1. How do you plan to handle NDC bookings? Walk me through an example of how a booking will occur and can be serviced. What is your timeframe to have this enabled?

2. Can your platform connect directly to airlines for NDC content as well as via GDSs? How do you ensure all traveller itineraries include a mix of booking sources (direct NDC and GDS)?

3. Does your platform provide post booking automation (applying service fees, invoicing, sending itineraries) for both NDC direct booking as well as GDS-sourced content?

4. What is the process for implementing new tech providers (such as Corporate Booking Tools) into my program? How long does it take and how much does it cost?

5. How will you handle the next planned development, IATA One Order bookings?

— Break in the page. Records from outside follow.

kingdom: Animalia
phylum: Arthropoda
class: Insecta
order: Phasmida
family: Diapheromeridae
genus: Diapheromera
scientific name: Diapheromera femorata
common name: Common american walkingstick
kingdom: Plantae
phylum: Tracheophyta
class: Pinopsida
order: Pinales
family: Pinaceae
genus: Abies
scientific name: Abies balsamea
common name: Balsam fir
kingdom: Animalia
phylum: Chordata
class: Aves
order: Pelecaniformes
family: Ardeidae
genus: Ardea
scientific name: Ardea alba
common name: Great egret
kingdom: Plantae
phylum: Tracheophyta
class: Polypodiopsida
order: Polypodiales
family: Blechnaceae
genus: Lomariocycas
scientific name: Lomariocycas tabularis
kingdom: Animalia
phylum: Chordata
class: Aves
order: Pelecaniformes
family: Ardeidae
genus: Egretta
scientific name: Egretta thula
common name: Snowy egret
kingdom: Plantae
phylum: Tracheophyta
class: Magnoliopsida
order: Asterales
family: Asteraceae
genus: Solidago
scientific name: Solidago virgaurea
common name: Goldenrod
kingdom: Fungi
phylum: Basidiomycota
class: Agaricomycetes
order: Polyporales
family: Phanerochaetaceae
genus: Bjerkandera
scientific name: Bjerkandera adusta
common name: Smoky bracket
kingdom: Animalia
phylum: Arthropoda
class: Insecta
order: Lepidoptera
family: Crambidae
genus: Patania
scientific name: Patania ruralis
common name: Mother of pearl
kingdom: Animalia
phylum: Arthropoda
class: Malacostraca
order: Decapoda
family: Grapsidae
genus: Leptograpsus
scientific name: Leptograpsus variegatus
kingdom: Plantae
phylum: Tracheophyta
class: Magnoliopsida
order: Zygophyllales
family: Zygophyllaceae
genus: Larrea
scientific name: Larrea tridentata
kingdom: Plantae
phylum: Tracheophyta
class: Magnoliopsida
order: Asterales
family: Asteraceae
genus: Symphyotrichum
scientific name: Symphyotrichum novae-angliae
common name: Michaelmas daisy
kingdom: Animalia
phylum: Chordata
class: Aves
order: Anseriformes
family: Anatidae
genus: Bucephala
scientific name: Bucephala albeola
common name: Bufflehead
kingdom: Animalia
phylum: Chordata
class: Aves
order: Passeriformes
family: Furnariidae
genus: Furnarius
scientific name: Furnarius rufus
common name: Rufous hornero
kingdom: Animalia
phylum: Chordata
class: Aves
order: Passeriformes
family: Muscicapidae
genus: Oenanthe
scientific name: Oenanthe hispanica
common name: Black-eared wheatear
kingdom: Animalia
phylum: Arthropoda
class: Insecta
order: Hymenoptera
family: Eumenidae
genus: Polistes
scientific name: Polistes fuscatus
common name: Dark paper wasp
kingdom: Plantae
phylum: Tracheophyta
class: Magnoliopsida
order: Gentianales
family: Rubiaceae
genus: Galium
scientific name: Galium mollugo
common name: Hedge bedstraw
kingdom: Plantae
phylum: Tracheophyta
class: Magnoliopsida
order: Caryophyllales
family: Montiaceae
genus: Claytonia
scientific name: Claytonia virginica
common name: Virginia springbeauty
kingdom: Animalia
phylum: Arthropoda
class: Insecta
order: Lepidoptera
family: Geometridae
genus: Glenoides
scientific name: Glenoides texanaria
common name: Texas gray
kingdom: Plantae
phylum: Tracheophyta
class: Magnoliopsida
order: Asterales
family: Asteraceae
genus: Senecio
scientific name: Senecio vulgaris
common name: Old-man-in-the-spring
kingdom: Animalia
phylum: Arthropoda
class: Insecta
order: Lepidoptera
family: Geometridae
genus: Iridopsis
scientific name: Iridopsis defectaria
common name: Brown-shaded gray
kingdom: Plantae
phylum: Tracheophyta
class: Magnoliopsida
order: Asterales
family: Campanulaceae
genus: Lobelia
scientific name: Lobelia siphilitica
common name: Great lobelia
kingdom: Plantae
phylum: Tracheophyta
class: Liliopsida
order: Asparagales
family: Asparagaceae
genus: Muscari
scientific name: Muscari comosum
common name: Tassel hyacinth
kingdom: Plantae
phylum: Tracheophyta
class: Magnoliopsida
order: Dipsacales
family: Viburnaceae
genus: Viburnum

• Pedro Ceron On Creating The 21st Century Managed Travel Platform
• Jeff Klee On The Industry Fiddling With NDC While Rome Burns
• GBTA Convention Highlights Push For ‘Omni-Channel’ Airline Distribution
• Mike Premo On What NDC Means For Corporate Travel Managers


  1. Mary Ellen makes some great points, all of which I agree with. To me, the NDC topic is a lot like teen-age sex… everyone talks about it, no one really understands how to do it, everyone thinks everyone else is doing it, so everyone says they’re doing it! What no one seems to be talking about, however, is the revenue impact on a TMC. If there’s one thing I learned quickly from my years in the TMC world, it’s that you need to be paid at least three times for any given task in order to be profitable. Clients need to pay you, preferred suppliers need to pay you, and GDS revenue needs to be in the mix. If you lose any one of those three components you’re in trouble. These GDS revenue discussions are most assuredly taking place offline but so far I haven’t seen how those ends assuredly meet. We all know that talk is cheap and all of that stuff about birds in hands but I believe the biggest hurdle to NDC ubiquity, revenue, is still hanging out there.

    This past week Sabre announced the acquisition of Farelogix. This is a great move long overdue and I congratulate Mr. Davidson for bucking the tide, sticking with his beliefs through thick and thin, and finally getting his payday. Although the backdrop is technically different, the NDC storyline is not dissimilar.

    Welcome to the evolution…

  2. Well done, Mary Ellen. The plumbing is finally changing and it’s time (overdue, actually) GDS-centric models evolve. There are two opportunities in play here as far as true innovation is concerned; the first is NDC making the old (GDS-type bookings) better and the next is making the old obsolete!